Legge 92/2012 la legge Fornero, per la quale
l’azienda non ha più l’obbligo di indicare la causale di un eventuale
stipula di un contratto a tempo determinato,
e si introduce la modifica
dell’art.18 dello Statuto dei lavoratori per il quale le tutele per il licenziamento
senza giusta causa non si applicano ai
licenziamenti dovuti a difficoltà economiche dell’azienda.
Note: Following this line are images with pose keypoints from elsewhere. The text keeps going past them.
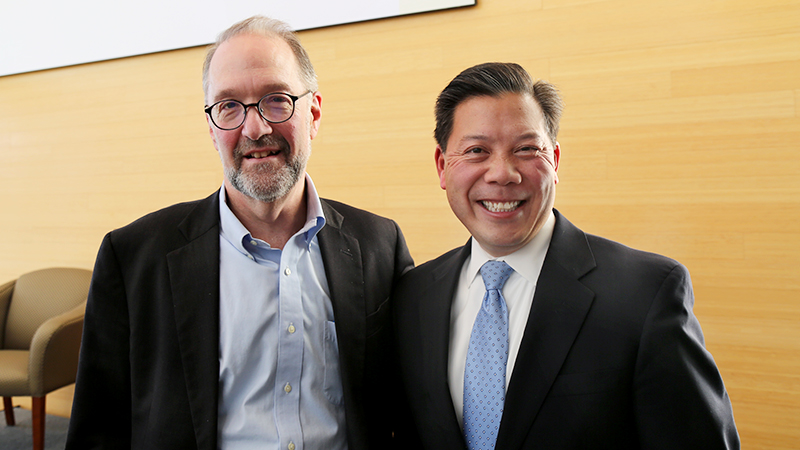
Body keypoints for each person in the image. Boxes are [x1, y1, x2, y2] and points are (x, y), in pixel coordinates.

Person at [66, 16, 413, 450]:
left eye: (277, 100)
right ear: (212, 128)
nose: (255, 128)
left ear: (314, 114)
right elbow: (98, 431)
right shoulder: (133, 257)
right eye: (229, 106)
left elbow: (406, 409)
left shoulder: (379, 245)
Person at [392, 62, 739, 449]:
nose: (502, 173)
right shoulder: (413, 295)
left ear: (554, 160)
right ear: (443, 166)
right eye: (477, 151)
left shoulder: (646, 294)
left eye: (526, 149)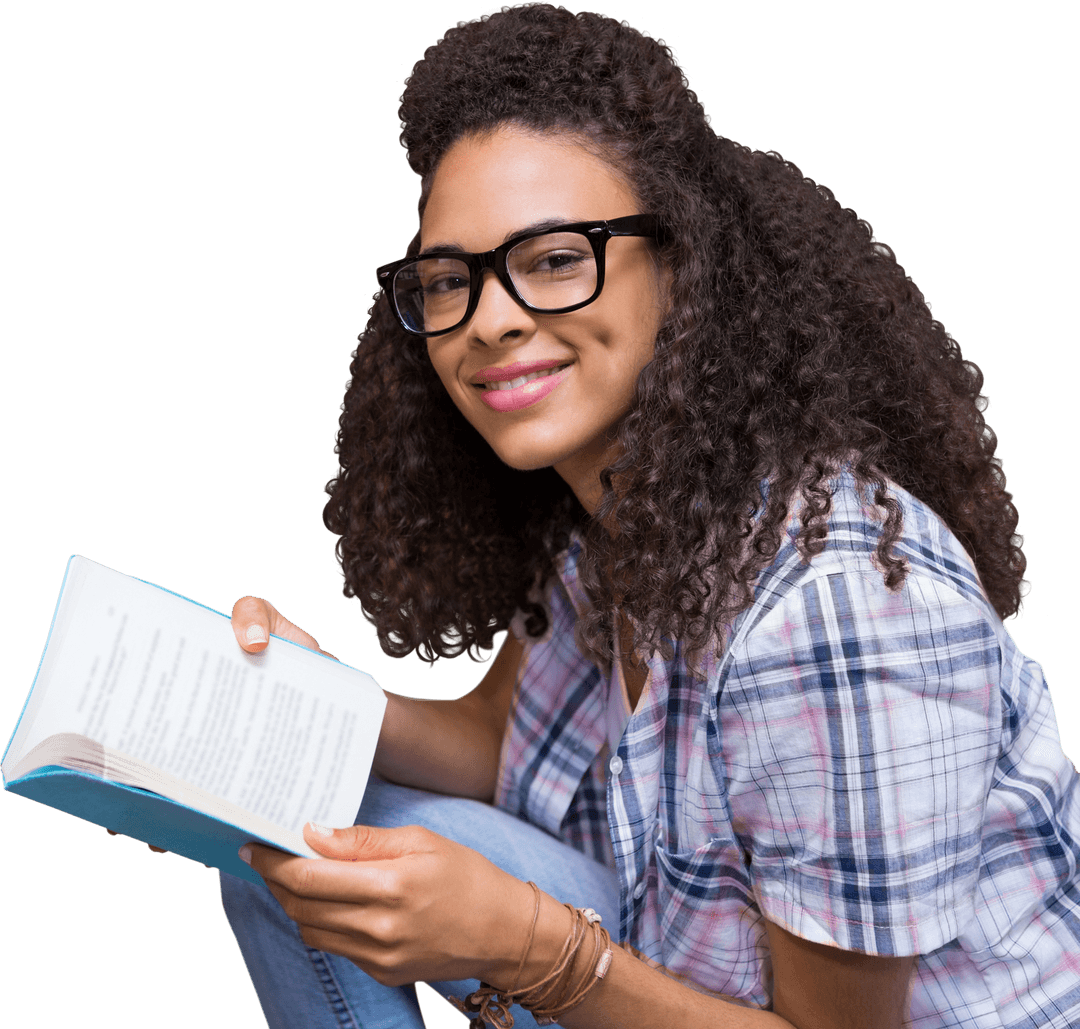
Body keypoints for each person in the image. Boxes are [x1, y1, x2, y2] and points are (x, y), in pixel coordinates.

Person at [217, 4, 1080, 1027]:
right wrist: (298, 708)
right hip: (676, 961)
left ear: (681, 264)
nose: (489, 318)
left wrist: (517, 943)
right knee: (290, 860)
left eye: (551, 259)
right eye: (450, 280)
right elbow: (504, 737)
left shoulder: (834, 609)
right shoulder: (624, 516)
Decreto Poletti, n.34 20 marzo 2014. Si
modifica il contratto a tempo determinato senza causale. L’impianto è simile
alla legge Fornero ma la durata del rapporto di lavoro passa da uno a tre anni
con la possibilità per le aziende di reiterarlo per otto volte. Ciò significa
che è possibile rinegoziare il contratto con il lavoratore dopo solo 5 mesi e non dopo un anno,
aumentando, così il potere di ricatto del datore di lavoro. Per i contratti in
apprendistato viene eliminato l’obbligo per le aziende di assumere almeno il
20% dagli stagisti.
Decreto
n.23 del 4 marzo 2015, meglio noto come Jobs Act. contratto a tempo
indeterminato a tutele crescenti. Si concedono agevolazioni fiscali per tre
anni alle aziende che assumono con il nuovo contratto . Tale rapporto di lavoro
prevede, per i primi tre anni l’abolizione
totale dell’articolo 18. Cade l’obbligo di reintegra in caso di licenziamento
ingiustificato per tutte le cause salvo che per motivi discriminatori. La nuova
norma si applica anche ai licenziamenti collettivi. La reintegra viene sostituita
da una sanzione pecuniaria da parte del datore di lavoro che dovrà indennizzare
il lavoratore ingiustamente licenziato per un importo pari a due mensilità per
anno lavorato. Tutto ciò comporta la totale esclusione dell’intervento dei
giudici per valutare se il licenziamento sia giustificato o meno. E’ prevista
libertà di demansionamento ai danni del lavoratore, aumenta in questo modo la
ricattabilità del lavoratore che per non subire il licenziamento accetterà
riduzioni salariale ed aumento di orario.